___ Extract ___

// SYSTEM: DIGEST // LIVE
AI WORKFLOW
OPINION
TUTORIALS
ChatGPT
ChatGPT
William Smith
William
CONVERSATIONS WITH CODE

How one wrong domain constant broke four internal links at once

The optimizer is the unglamorous part of the AI pipeline — and where the most teachable bug lived. Here's the break, the fix, and why one constant solved it.

When I wrote about the AI system behind this site, I described a piece of the pipeline called the optimizer. It's the pass that weaves internal links into a finished draft and handles the on-page SEO stuff — meta descriptions, alt text, that kind of thing. Not the exciting part of the system. Nobody's writing breathless posts about their internal linker.

But it's where one of the most teachable bugs in the whole setup lived, and the fix is the kind of thing that's useful way beyond this specific project.

The Content Optimizer workbench in the Command Center
The Content Optimizer workbench — every shipped title and meta change gets scored, with a verdict once Search Console catches up.

What the optimizer actually does

After a draft clears the writing and review stages, the optimizer gets it. Its main job is linking: it looks at the finished article, finds noun phrases that could anchor a link, and matches them against a list of real published posts on the site.

That last part matters more than it sounds. The linker only ever pulls from a canonical index of posts that actually exist — a JSON file that rebuilds from the live site every time something publishes. So it can't invent a URL. It can't link to a post that doesn't exist yet, or hallucinate a slug it thinks should be there. The index is the only source it's allowed to use.

Anchor quality gets filtered too.

Single-word anchors — "build," "use," "make" — are blocked. The system prefers multi-word noun phrases, something like "your AI workflow" or "the scheduling pass." The reasoning is straightforward: a one-word anchor tells a reader almost nothing about where they're going.

There's also a separate autonomous fixer that handles on-page metadata — site-health.js, if you want to look at it that way. It fills missing meta descriptions, image alt text, format tags. Crucially, it only ever adds missing metadata; it never overwrites content that's already there. It caps how many fixes it runs per session, throttles to once a day, and prioritizes high-traffic pages first. Boring, responsible, exactly right.

Here's where it gets useful.

At some point before I had the domain handling locked down, the internal linker was pointing at the wrong domain variant. Not a totally wrong URL — just the wrong form of the right URL. Think thedaringcreatives.com versus www.thedaringcreatives.com — a canonical URL handling problem, basically.

The result: four broken internal links shipped in a published revision before I caught them.

Four. In one pass. Which is the kind of thing that's embarrassing but also clarifying, because it forces you to ask: where exactly is the domain being set, and how many places does it live?

The answer, before the fix, was: too many.

One constant. That's it.

The fix is almost annoyingly simple.

There's now a single constant — SITE_BASE_URL in the linker file — that is the one and only place the domain is defined. Every internal link the system builds is constructed as ${SITE_BASE_URL}/${slug}/. Nothing else in the pipeline inlines the domain directly. The project rule is now "never inline the domain anywhere."

___ Entries provided ___

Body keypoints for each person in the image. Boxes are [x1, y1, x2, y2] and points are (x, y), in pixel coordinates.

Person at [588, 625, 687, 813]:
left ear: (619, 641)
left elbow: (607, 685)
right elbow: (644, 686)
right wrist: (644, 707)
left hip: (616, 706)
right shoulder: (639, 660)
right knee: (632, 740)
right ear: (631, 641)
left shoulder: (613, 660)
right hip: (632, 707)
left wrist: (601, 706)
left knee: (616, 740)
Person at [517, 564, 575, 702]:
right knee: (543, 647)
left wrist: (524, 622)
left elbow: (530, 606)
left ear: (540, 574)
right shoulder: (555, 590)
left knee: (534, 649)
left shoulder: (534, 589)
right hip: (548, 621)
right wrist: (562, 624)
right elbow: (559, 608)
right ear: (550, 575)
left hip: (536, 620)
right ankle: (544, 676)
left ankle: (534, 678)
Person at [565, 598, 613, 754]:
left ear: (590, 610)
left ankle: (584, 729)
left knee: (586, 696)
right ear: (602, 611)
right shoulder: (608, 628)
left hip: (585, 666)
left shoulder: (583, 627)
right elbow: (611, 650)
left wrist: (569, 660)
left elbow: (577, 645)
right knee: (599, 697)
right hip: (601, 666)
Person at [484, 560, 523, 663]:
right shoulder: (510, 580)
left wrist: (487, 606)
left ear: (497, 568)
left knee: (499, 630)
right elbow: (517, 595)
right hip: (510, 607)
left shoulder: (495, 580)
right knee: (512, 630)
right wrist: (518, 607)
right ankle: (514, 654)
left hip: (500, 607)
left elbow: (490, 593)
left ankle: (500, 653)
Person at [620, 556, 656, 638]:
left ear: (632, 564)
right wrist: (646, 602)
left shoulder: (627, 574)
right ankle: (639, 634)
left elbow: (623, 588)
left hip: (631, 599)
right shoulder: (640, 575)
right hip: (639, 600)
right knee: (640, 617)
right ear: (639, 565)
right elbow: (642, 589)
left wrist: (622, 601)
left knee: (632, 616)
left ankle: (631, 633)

___

**Exercise prompt**
What is the name of the single constant that the article says now defines the site's domain? Rely only on the article, not on the items.

**Exercise output**
SITE_BASE_URL, in the linker file.